Hardware project source files
--- START ---
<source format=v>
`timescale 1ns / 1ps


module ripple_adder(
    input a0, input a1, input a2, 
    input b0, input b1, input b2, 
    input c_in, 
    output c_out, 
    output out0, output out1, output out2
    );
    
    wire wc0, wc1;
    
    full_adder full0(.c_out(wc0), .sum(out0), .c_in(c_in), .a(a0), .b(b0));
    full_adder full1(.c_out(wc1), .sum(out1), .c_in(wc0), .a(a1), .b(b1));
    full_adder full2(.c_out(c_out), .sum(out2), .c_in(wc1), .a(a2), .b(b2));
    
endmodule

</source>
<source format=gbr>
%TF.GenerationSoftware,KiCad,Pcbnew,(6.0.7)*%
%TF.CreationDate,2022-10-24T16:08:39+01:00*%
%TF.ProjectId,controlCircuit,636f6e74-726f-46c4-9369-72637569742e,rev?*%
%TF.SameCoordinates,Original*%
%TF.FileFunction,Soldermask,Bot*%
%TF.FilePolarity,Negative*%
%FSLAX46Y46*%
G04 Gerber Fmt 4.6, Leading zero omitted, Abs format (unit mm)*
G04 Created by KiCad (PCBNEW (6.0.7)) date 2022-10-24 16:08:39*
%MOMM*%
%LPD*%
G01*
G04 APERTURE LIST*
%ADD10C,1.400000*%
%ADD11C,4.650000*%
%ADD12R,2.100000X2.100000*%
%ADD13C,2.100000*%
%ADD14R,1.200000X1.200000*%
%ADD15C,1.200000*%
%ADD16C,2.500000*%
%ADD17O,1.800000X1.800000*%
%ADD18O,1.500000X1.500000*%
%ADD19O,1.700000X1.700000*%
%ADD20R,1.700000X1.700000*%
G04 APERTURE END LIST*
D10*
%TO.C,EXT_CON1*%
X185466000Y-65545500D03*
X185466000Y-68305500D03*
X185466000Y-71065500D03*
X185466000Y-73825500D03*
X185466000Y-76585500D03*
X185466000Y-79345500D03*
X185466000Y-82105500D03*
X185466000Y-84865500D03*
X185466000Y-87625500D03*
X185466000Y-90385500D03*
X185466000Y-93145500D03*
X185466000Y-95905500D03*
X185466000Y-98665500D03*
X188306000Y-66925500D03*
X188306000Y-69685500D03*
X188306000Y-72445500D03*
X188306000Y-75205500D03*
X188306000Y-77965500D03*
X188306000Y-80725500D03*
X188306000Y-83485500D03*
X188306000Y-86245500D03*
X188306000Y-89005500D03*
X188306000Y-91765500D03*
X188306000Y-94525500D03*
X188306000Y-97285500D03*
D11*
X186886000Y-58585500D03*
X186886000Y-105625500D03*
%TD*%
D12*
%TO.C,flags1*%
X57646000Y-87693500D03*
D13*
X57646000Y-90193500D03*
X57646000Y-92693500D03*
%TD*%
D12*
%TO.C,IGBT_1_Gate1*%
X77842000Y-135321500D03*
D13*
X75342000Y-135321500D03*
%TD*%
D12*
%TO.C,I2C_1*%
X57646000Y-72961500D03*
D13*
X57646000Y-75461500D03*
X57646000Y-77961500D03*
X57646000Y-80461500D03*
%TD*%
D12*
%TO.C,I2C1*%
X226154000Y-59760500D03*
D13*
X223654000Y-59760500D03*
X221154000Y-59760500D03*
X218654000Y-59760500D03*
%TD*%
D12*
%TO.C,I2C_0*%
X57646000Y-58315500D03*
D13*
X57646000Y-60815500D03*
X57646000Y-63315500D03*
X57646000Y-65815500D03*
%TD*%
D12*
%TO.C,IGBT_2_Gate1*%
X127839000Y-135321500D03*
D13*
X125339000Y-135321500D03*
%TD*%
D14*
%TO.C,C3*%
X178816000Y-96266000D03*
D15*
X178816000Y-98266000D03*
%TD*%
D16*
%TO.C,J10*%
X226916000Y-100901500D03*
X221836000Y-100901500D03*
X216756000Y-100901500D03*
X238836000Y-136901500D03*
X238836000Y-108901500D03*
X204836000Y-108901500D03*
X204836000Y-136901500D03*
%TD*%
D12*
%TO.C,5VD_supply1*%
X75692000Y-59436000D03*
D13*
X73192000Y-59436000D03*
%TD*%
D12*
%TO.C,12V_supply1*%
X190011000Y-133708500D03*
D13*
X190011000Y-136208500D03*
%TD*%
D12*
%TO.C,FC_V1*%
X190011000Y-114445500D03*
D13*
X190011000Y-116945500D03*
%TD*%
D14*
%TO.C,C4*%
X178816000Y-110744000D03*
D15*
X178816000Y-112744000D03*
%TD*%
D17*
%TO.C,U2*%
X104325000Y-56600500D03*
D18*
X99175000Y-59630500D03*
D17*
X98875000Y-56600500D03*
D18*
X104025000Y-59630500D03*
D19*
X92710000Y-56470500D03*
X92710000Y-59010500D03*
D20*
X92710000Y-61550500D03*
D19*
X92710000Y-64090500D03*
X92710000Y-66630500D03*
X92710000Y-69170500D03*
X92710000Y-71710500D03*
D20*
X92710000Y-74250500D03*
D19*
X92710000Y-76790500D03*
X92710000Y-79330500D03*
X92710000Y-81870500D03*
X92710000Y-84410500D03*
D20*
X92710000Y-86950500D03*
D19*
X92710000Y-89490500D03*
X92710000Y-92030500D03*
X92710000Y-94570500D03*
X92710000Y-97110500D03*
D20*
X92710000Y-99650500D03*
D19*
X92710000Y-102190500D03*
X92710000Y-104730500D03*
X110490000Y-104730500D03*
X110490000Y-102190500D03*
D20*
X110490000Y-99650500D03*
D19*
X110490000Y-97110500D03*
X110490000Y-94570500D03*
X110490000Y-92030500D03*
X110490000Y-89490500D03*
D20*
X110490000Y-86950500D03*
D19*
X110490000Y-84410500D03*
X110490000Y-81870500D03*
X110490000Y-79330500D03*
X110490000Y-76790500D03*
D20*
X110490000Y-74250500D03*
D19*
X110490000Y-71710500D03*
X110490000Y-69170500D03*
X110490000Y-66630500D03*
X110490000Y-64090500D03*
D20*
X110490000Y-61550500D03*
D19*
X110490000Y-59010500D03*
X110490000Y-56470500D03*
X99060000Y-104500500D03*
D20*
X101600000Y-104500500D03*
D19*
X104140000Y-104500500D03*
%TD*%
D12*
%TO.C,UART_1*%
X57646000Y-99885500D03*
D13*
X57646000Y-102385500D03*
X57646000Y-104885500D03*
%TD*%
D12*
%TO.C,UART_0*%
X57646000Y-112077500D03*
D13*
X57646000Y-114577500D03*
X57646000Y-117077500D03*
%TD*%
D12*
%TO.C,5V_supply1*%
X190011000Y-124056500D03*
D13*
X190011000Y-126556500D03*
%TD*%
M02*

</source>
--- END ---
--- START ---
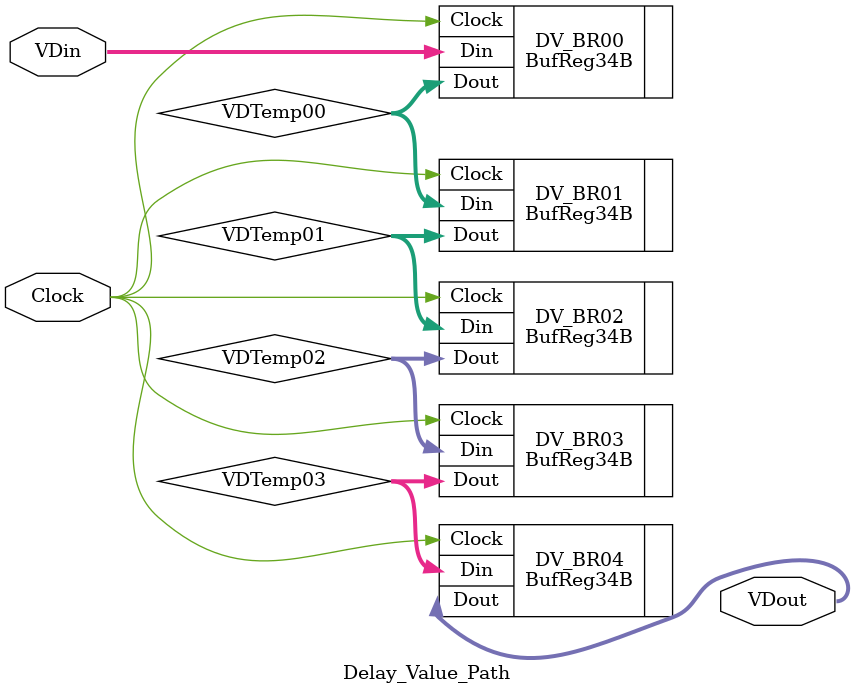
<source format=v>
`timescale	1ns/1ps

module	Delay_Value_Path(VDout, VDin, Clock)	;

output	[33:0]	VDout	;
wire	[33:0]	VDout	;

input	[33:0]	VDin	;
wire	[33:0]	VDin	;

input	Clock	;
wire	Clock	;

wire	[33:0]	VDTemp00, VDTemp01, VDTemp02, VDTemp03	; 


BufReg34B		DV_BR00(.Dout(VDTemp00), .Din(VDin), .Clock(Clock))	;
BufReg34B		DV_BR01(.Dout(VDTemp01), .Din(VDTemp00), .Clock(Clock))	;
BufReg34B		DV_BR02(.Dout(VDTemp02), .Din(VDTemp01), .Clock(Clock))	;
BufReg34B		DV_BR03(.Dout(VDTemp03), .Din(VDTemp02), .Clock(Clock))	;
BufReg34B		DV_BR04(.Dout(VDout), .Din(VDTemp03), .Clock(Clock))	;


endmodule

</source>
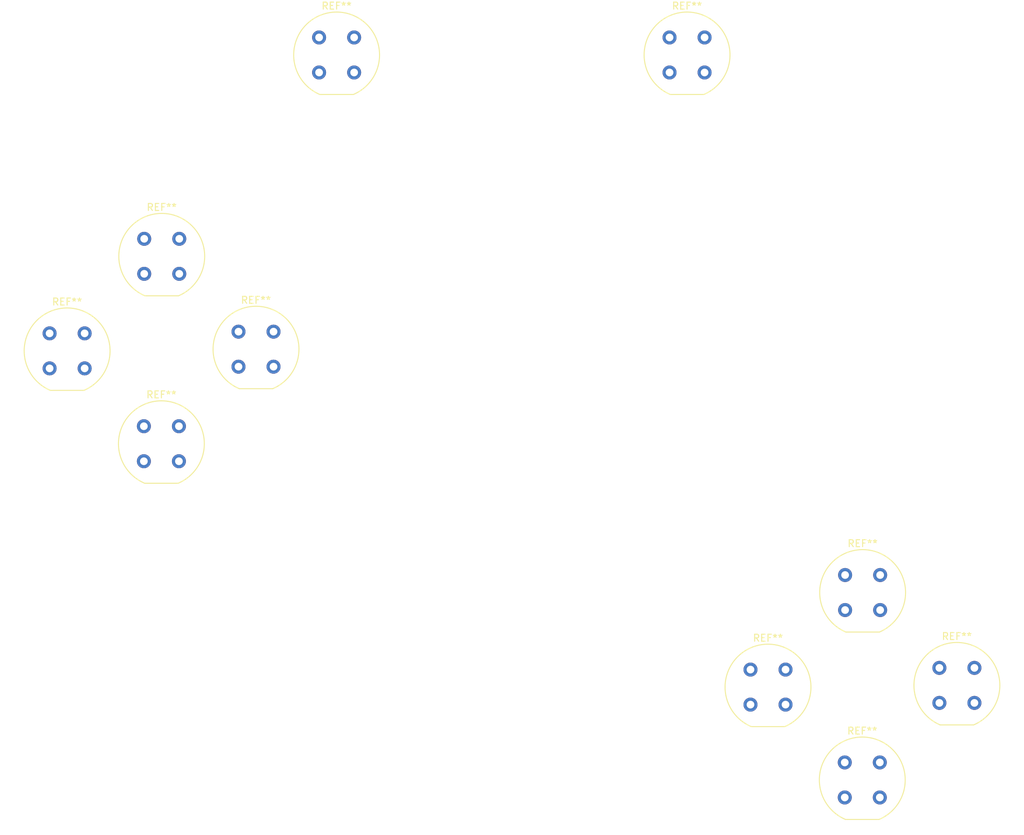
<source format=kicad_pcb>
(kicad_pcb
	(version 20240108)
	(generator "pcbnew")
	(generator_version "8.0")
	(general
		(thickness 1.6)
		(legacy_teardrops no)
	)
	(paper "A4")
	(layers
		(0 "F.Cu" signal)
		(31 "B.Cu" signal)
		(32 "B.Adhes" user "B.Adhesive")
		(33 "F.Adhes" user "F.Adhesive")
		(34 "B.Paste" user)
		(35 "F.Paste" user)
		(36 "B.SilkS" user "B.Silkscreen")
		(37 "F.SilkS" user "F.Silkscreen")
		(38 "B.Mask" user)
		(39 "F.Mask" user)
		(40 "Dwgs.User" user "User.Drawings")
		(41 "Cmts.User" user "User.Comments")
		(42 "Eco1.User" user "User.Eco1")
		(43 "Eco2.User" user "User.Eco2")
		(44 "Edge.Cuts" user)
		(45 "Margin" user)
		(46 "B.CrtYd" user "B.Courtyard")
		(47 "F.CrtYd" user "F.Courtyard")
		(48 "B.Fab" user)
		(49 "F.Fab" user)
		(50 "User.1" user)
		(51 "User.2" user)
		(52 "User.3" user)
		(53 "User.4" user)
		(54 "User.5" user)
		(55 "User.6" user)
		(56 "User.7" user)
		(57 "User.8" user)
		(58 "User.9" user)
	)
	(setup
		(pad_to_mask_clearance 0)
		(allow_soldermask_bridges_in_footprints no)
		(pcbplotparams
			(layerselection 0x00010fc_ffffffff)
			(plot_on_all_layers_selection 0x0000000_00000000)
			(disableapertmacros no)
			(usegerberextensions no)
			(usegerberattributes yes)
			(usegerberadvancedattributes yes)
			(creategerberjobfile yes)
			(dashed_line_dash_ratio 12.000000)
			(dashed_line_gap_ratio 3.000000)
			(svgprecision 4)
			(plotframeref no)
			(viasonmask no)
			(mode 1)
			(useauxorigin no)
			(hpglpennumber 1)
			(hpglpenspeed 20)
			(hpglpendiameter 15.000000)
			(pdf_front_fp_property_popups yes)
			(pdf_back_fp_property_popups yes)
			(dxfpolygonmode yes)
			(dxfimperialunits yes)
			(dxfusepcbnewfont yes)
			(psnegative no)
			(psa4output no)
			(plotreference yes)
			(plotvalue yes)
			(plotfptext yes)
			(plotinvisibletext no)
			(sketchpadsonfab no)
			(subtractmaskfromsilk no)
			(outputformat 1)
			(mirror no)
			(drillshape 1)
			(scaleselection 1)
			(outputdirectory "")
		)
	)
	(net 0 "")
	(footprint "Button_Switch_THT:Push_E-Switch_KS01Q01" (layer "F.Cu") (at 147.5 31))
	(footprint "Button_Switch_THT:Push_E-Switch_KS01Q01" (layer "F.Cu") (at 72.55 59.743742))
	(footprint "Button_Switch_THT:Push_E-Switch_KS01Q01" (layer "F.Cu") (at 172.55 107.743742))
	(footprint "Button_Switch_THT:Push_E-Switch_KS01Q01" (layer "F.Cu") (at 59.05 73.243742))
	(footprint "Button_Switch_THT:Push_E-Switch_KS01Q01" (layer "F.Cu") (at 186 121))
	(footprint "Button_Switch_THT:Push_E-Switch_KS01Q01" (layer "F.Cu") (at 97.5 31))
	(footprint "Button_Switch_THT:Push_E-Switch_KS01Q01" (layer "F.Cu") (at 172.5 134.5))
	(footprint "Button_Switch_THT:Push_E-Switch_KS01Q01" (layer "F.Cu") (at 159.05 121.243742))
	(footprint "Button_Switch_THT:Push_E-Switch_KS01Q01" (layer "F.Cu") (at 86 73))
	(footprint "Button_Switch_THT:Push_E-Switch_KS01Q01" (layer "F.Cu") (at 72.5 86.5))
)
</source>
--- END ---
--- START ---
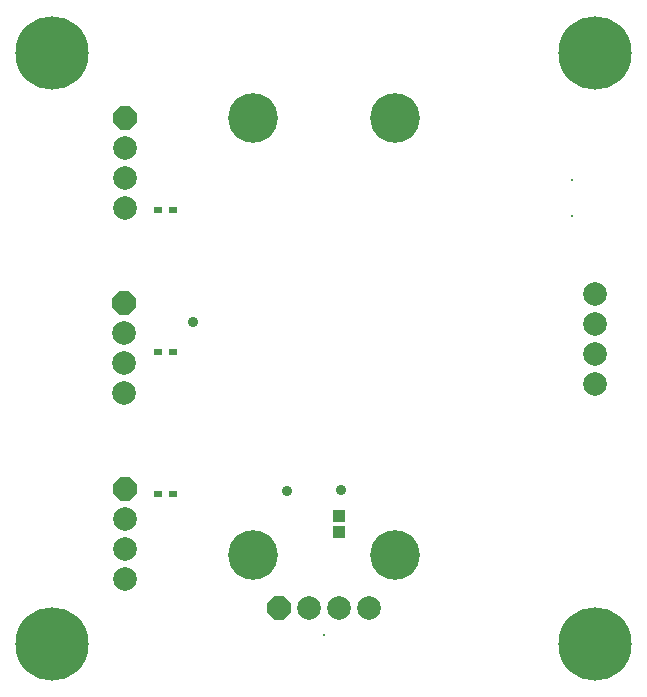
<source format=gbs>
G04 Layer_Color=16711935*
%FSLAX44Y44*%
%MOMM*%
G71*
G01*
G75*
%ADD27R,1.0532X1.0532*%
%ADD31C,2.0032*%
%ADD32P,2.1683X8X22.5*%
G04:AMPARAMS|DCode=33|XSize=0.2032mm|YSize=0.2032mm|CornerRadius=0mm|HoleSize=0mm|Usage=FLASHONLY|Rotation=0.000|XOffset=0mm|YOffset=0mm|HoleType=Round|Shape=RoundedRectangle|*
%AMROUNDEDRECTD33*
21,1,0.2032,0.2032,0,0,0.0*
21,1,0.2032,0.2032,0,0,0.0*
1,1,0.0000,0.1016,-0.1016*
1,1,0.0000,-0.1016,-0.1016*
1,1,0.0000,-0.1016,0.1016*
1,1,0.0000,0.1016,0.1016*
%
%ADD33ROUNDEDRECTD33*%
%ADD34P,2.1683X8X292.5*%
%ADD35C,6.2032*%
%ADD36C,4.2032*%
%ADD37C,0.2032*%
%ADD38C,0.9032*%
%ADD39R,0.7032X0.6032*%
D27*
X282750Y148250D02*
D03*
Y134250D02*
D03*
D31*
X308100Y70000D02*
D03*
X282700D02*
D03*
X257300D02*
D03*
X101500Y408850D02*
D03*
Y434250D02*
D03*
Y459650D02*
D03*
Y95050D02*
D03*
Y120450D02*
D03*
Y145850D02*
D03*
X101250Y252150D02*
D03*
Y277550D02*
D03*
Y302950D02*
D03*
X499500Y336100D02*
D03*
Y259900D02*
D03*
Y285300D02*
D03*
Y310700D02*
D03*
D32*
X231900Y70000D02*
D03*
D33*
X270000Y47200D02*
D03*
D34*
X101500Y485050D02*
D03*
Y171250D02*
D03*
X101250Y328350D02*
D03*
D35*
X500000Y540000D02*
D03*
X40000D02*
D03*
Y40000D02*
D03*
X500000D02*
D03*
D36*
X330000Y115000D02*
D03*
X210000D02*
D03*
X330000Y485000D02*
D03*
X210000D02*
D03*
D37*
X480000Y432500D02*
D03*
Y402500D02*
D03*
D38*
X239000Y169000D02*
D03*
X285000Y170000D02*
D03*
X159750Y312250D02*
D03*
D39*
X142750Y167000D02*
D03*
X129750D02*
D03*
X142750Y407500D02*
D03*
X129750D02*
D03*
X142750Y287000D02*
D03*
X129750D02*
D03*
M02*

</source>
--- END ---
What to do: Please list every line of the records that contains "input".

Written response:
    input a0, input a1, input a2, 
    input b0, input b1, input b2, 
    input c_in, 
input	[33:0]	VDin	;
input	Clock	;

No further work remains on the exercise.